From the records below, output exactly the lines running from the line containing "Form | Liquid. |" through the line containing "(188.2 °C) estimated |", and no others.

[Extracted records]
*** Block opens ***

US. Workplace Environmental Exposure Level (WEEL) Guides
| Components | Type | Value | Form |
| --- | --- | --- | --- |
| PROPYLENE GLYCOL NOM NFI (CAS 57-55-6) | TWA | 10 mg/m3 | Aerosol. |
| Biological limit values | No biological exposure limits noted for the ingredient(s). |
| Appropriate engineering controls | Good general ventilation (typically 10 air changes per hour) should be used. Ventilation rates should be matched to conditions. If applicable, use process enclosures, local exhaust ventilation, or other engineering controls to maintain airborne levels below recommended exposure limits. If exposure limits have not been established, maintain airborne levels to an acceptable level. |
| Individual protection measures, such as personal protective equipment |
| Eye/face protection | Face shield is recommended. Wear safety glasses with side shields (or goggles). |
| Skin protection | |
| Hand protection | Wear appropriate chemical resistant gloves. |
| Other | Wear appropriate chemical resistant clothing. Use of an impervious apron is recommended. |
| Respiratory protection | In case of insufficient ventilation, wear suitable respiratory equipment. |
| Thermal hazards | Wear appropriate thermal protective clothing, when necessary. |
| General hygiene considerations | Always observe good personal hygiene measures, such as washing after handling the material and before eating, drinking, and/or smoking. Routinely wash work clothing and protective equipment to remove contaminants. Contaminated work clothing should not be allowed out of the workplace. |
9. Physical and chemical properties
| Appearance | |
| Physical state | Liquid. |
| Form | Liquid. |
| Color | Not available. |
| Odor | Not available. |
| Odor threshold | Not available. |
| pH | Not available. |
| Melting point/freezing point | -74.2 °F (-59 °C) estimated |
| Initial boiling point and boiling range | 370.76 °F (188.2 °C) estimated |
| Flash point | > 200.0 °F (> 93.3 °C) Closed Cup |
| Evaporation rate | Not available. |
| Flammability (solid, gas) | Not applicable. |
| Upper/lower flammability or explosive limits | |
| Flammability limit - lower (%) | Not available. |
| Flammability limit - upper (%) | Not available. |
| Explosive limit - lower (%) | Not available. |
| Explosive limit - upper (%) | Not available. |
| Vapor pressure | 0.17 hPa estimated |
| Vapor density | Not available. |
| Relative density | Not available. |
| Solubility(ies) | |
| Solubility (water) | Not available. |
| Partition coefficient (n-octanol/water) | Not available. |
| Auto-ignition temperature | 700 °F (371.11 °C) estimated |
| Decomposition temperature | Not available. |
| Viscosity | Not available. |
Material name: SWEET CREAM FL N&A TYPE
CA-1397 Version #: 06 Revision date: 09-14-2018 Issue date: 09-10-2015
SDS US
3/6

*** Block closes ***

- [TASK SOLUTION]
| Form | Liquid. |
| Color | Not available. |
| Odor | Not available. |
| Odor threshold | Not available. |
| pH | Not available. |
| Melting point/freezing point | -74.2 °F (-59 °C) estimated |
| Initial boiling point and boiling range | 370.76 °F (188.2 °C) estimated |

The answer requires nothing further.